Exercise directions ::
The lines to be extracted begin at the line containing "Podíl nezam. na obyvatelstvu v %, Zubrnice: 4.2" and end at the last line of the data below; copy them exactly and leave out the pictures.

Stored data entries
--- START ---

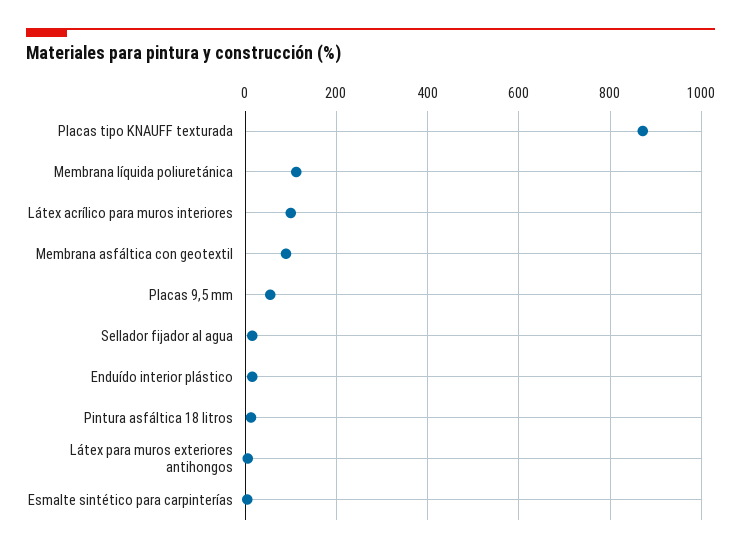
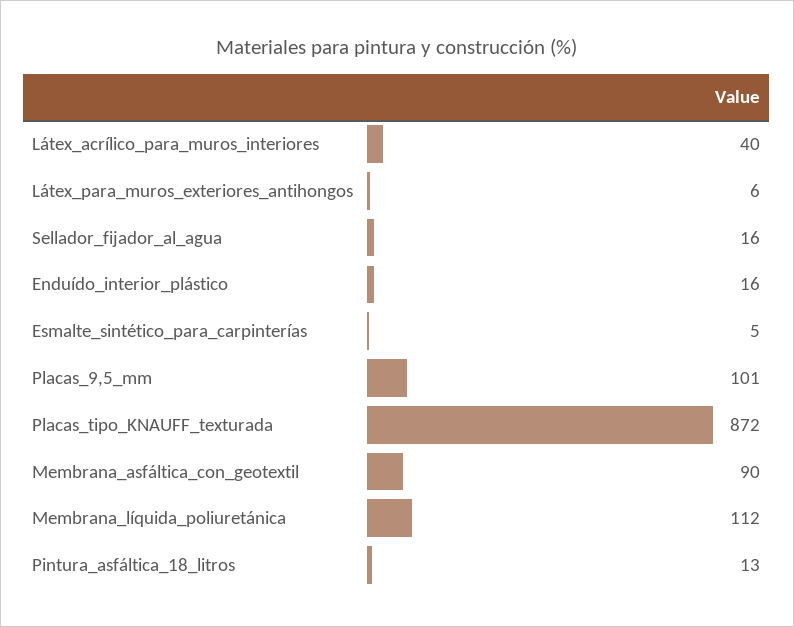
Látex acrílico para muros interiores: 100 -> 40
Placas 9,5 mm: 60 -> 101

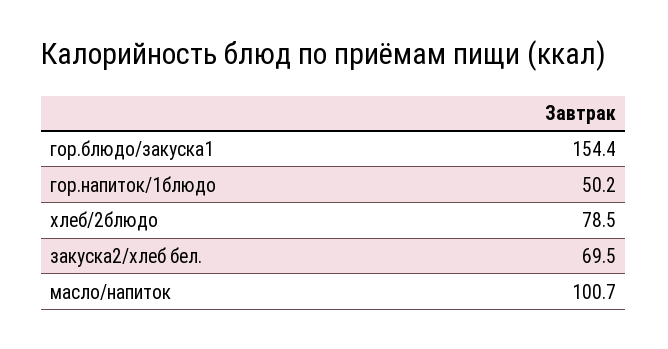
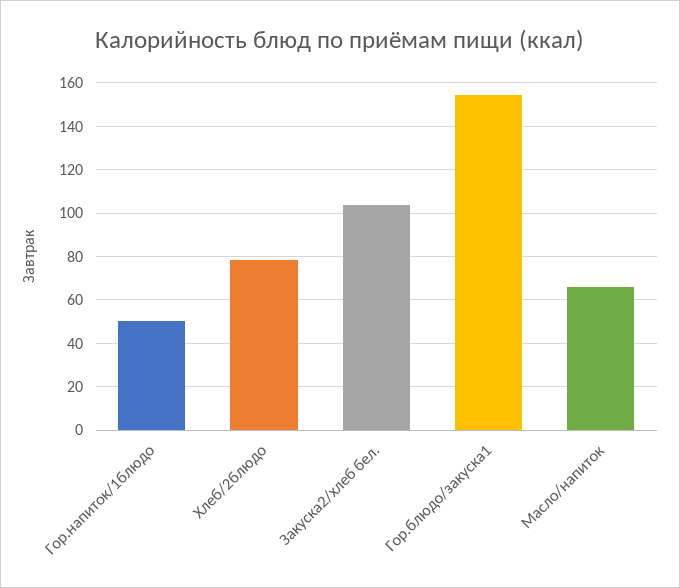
закуска2/хлеб бел.: 69.5 -> 105
масло/напиток: 100.7 -> 65

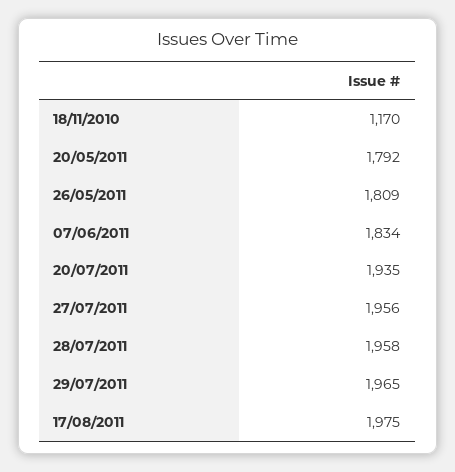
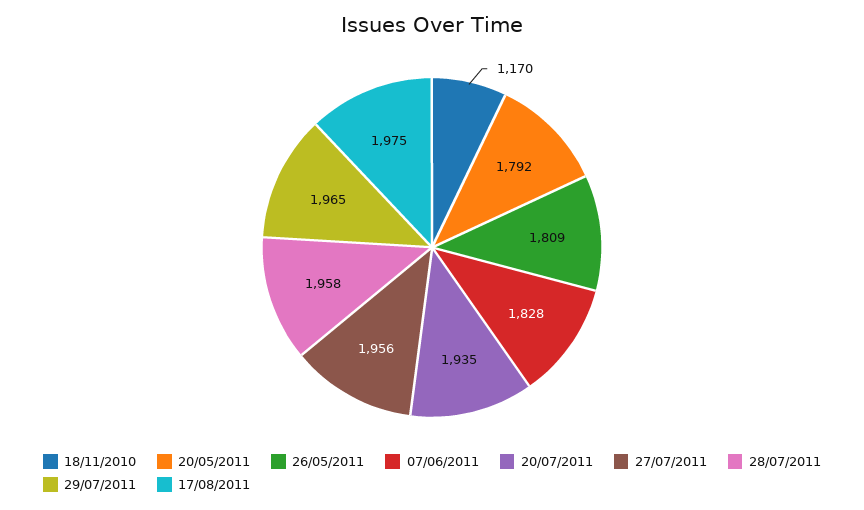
07/06/2011: 1834 -> 1828

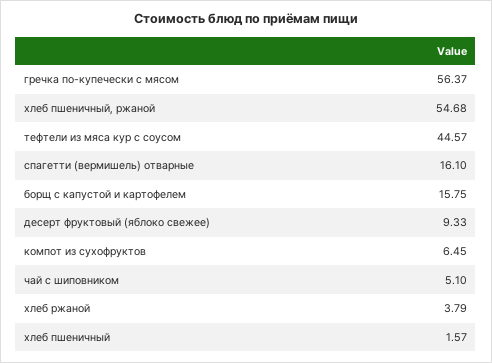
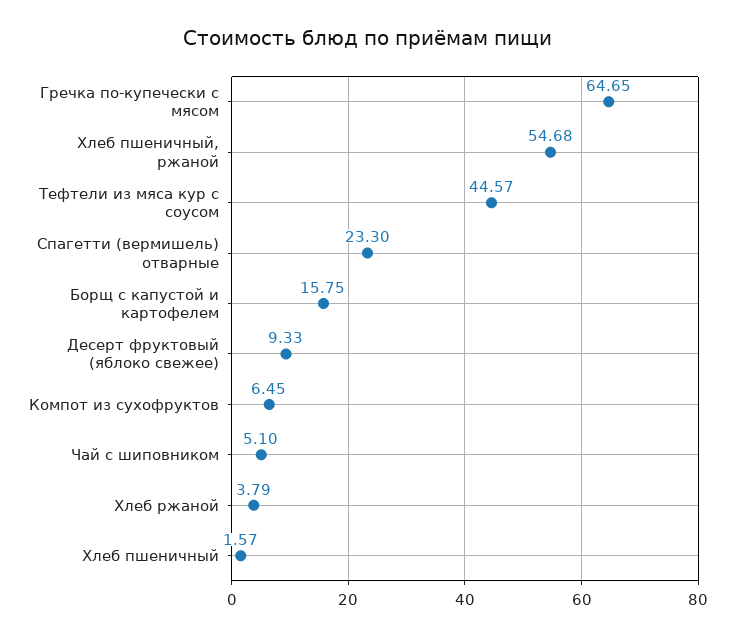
гречка по-купечески с мясом: 56.37 -> 64.65
спагетти (вермишель) отварные: 16.1 -> 23.3

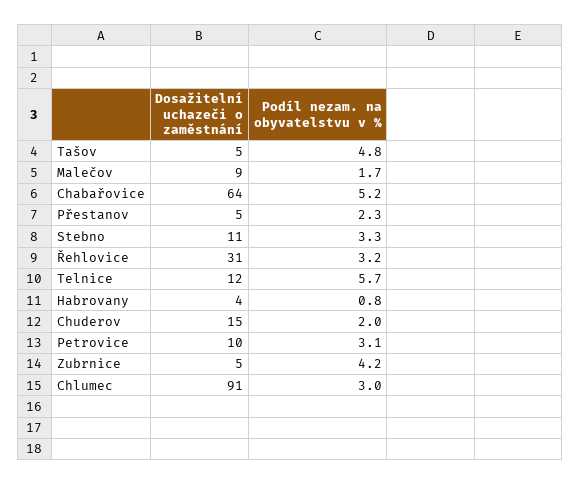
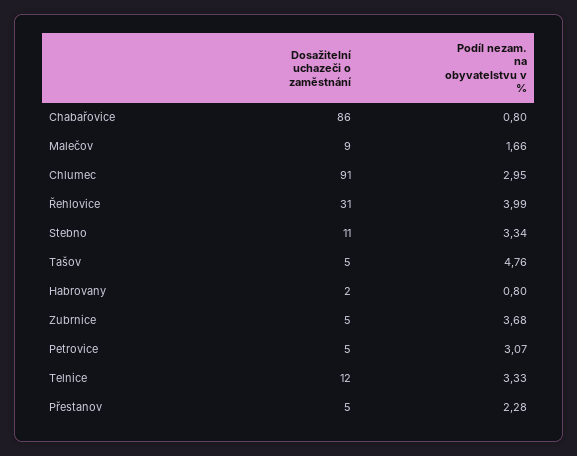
Dosažitelní uchazeči o zaměstnání, Chabařovice: 64 -> 86
Podíl nezam. na obyvatelstvu v %, Chabařovice: 5.2 -> 0.8
Podíl nezam. na obyvatelstvu v %, Řehlovice: 3.2 -> 3.99
Podíl nezam. na obyvatelstvu v %, Telnice: 5.7 -> 3.33
Dosažitelní uchazeči o zaměstnání, Habrovany: 4 -> 2
Dosažitelní uchazeči o zaměstnání, Chuderov: 15 -> none
Podíl nezam. na obyvatelstvu v %, Chuderov: 2 -> none
Dosažitelní uchazeči o zaměstnání, Petrovice: 10 -> 5
Podíl nezam. na obyvatelstvu v %, Zubrnice: 4.2 -> 3.68

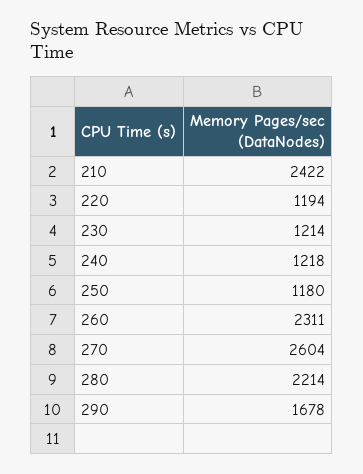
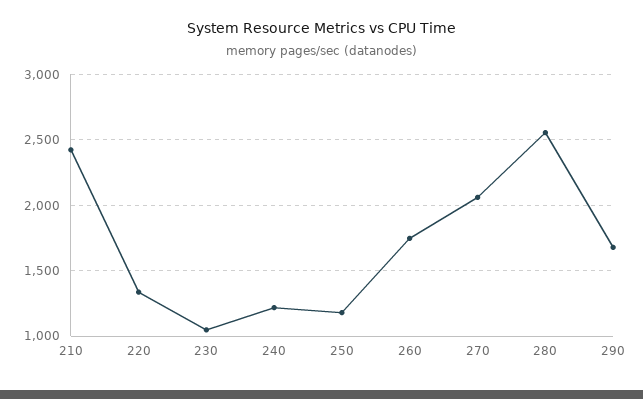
220: 1194 -> 1350
230: 1214 -> 1050
260: 2311 -> 1750
270: 2604 -> 2050
280: 2214 -> 2550

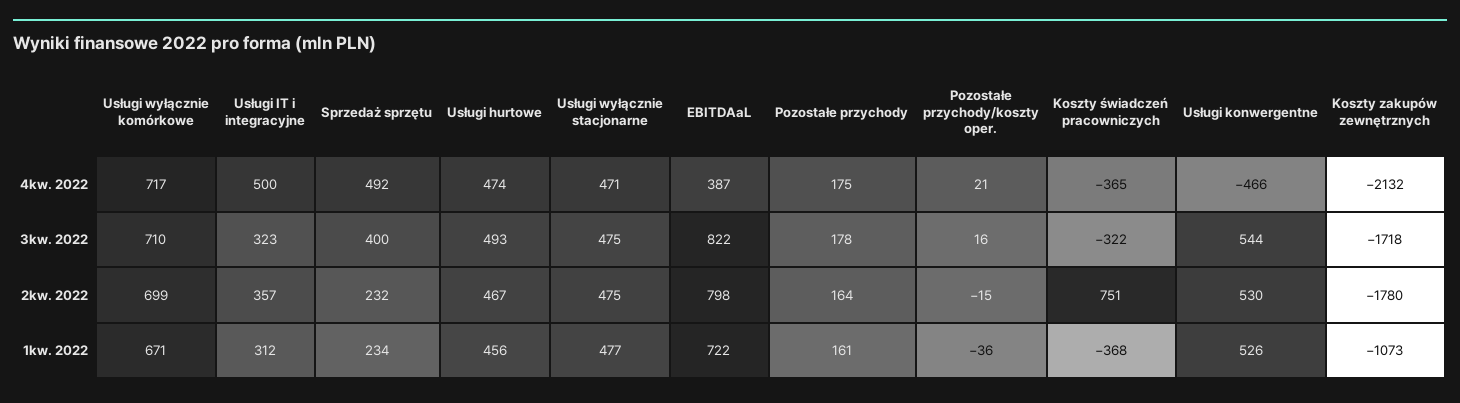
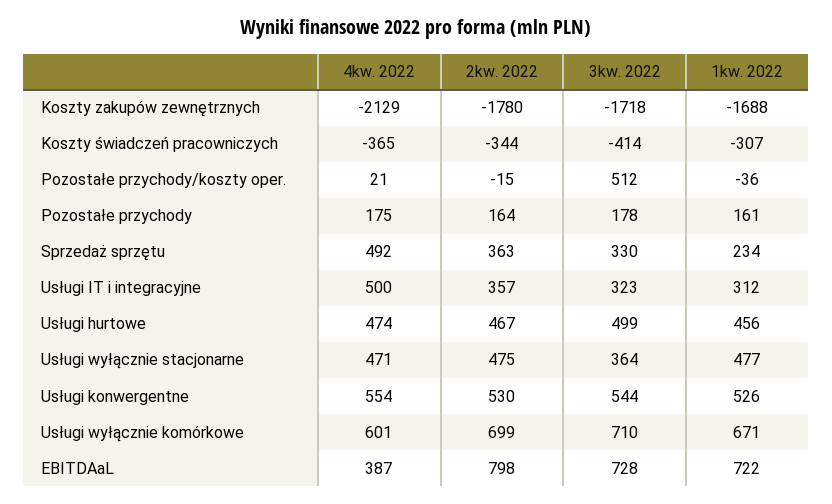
Usługi wyłącznie komórkowe, 4kw. 2022: 717 -> 601
Usługi konwergentne, 4kw. 2022: -466 -> 554
Koszty zakupów zewnętrznych, 4kw. 2022: -2132 -> -2129
Sprzedaż sprzętu, 3kw. 2022: 400 -> 330
Usługi hurtowe, 3kw. 2022: 493 -> 499
Usługi wyłącznie stacjonarne, 3kw. 2022: 475 -> 364
EBITDAaL, 3kw. 2022: 822 -> 728
Pozostałe przychody/koszty oper., 3kw. 2022: 16 -> 512
Koszty świadczeń pracowniczych, 3kw. 2022: -322 -> -414
Sprzedaż sprzętu, 2kw. 2022: 232 -> 363
Koszty świadczeń pracowniczych, 2kw. 2022: 751 -> -344
Koszty świadczeń pracowniczych, 1kw. 2022: -368 -> -307
Koszty zakupów zewnętrznych, 1kw. 2022: -1073 -> -1688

--- END ---

Written answer ::
Podíl nezam. na obyvatelstvu v %, Zubrnice: 4.2 -> 3.68

220: 1194 -> 1350
230: 1214 -> 1050
260: 2311 -> 1750
270: 2604 -> 2050
280: 2214 -> 2550

Usługi wyłącznie komórkowe, 4kw. 2022: 717 -> 601
Usługi konwergentne, 4kw. 2022: -466 -> 554
Koszty zakupów zewnętrznych, 4kw. 2022: -2132 -> -2129
Sprzedaż sprzętu, 3kw. 2022: 400 -> 330
Usługi hurtowe, 3kw. 2022: 493 -> 499
Usługi wyłącznie stacjonarne, 3kw. 2022: 475 -> 364
EBITDAaL, 3kw. 2022: 822 -> 728
Pozostałe przychody/koszty oper., 3kw. 2022: 16 -> 512
Koszty świadczeń pracowniczych, 3kw. 2022: -322 -> -414
Sprzedaż sprzętu, 2kw. 2022: 232 -> 363
Koszty świadczeń pracowniczych, 2kw. 2022: 751 -> -344
Koszty świadczeń pracowniczych, 1kw. 2022: -368 -> -307
Koszty zakupów zewnętrznych, 1kw. 2022: -1073 -> -1688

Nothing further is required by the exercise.